La même chose, chez les geeks
Par ricochet, cela me fait penser à une discussion que j'ai eue hier midi. Je discutais avec quelqu'un travaillant dans une grosse maison d'édition, et il me racontait la manière dont leur directeur informatique refusait en bloc de faire certaines évolutions sur leur système d'information. Pourtant, il s'agissait d'évolutions absolument nécessaires au business de cet éditeur (pour pouvoir traiter des livres électroniques !), mais bizarrement même le PDG n'arrivait pas à obtenir ce développement.
Je m'étonnais à haute voix.
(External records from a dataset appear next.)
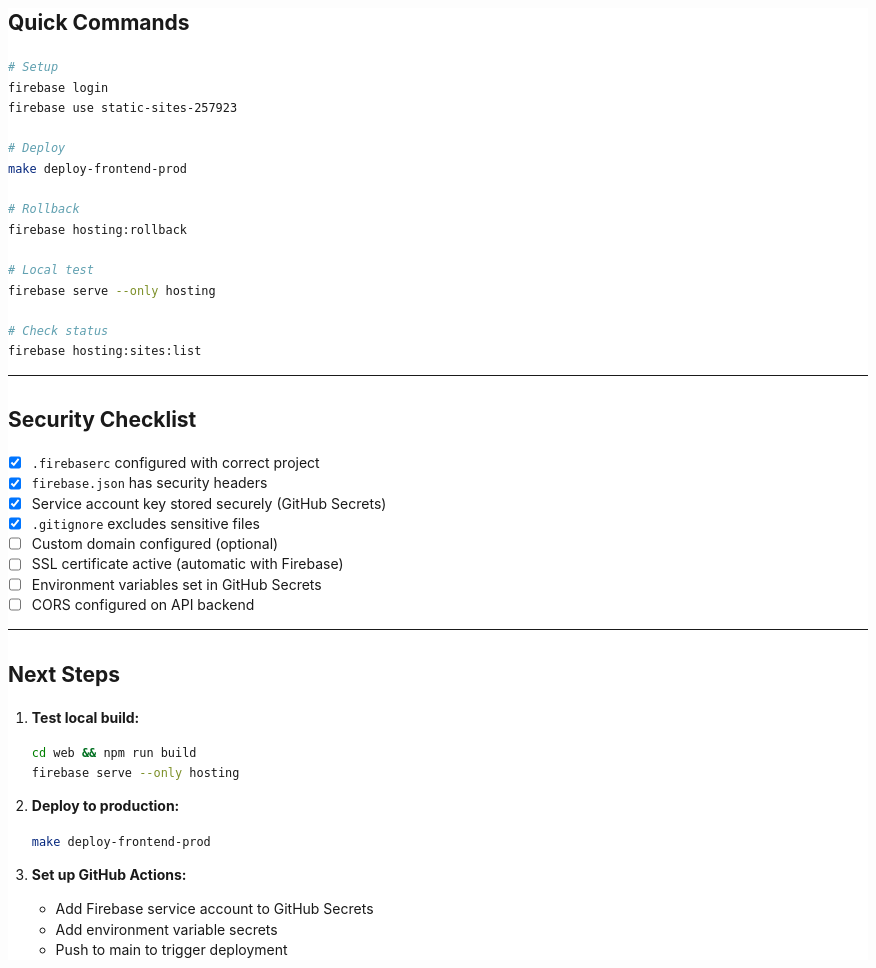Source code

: 
## Quick Commands

```bash
# Setup
firebase login
firebase use static-sites-257923

# Deploy
make deploy-frontend-prod

# Rollback
firebase hosting:rollback

# Local test
firebase serve --only hosting

# Check status
firebase hosting:sites:list
```

---

## Security Checklist

- [x] `.firebaserc` configured with correct project
- [x] `firebase.json` has security headers
- [x] Service account key stored securely (GitHub Secrets)
- [x] `.gitignore` excludes sensitive files
- [ ] Custom domain configured (optional)
- [ ] SSL certificate active (automatic with Firebase)
- [ ] Environment variables set in GitHub Secrets
- [ ] CORS configured on API backend

---

## Next Steps

1. **Test local build:**
   ```bash
   cd web && npm run build
   firebase serve --only hosting
   ```

2. **Deploy to production:**
   ```bash
   make deploy-frontend-prod
   ```

3. **Set up GitHub Actions:**
   - Add Firebase service account to GitHub Secrets
   - Add environment variable secrets
   - Push to main to trigger deployment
Il existe des directeurs techniques qui ne comprennent pas qu'ils sont au service de leur entreprise, et non l'inverse ? Mais le plus étonnant, c'est que les personnes autour de la table, plus vieilles et expérimentées que moi pour la plupart, m'ont rétorqué que ce type de comportement est assez courant.
J'ai du mal à comprendre. Il est nécessaire qu'un chef de projet ou un directeur technique sache évaluer les demandes qui lui sont faites, propose des alternatives fonctionnelles pour diminuer les impacts techniques, arrive à définir les priorités de chaque projet. Mais de là à refuser en bloc des développements nécessaires...
C'est un comportement que j'ai déjà rencontré chez des administrateurs systèmes, qui deviennent tyranniques avec les utilisateurs des systèmes qu'ils administrent (“Ahah, je suis root, je suis l'égal de Dieu ! Si tu veux que je fasse ce que tu me demandes, il faut que tu sois gentil avec moi !”), alors que leur travail est justement de permettre à ces personnes de travailler dans de bonnes conditions.
En fait, en toute circonstance, il ne faut pas oublier qui est le client. Dans un hôpital, c'est le patient ; il faut le soigner, et l'information fait partie du traitement. Dans une entreprise, le fonctionnel est client de la technique ; la technique doit évaluer et conseiller, mais pas faire les choix fonctionnels.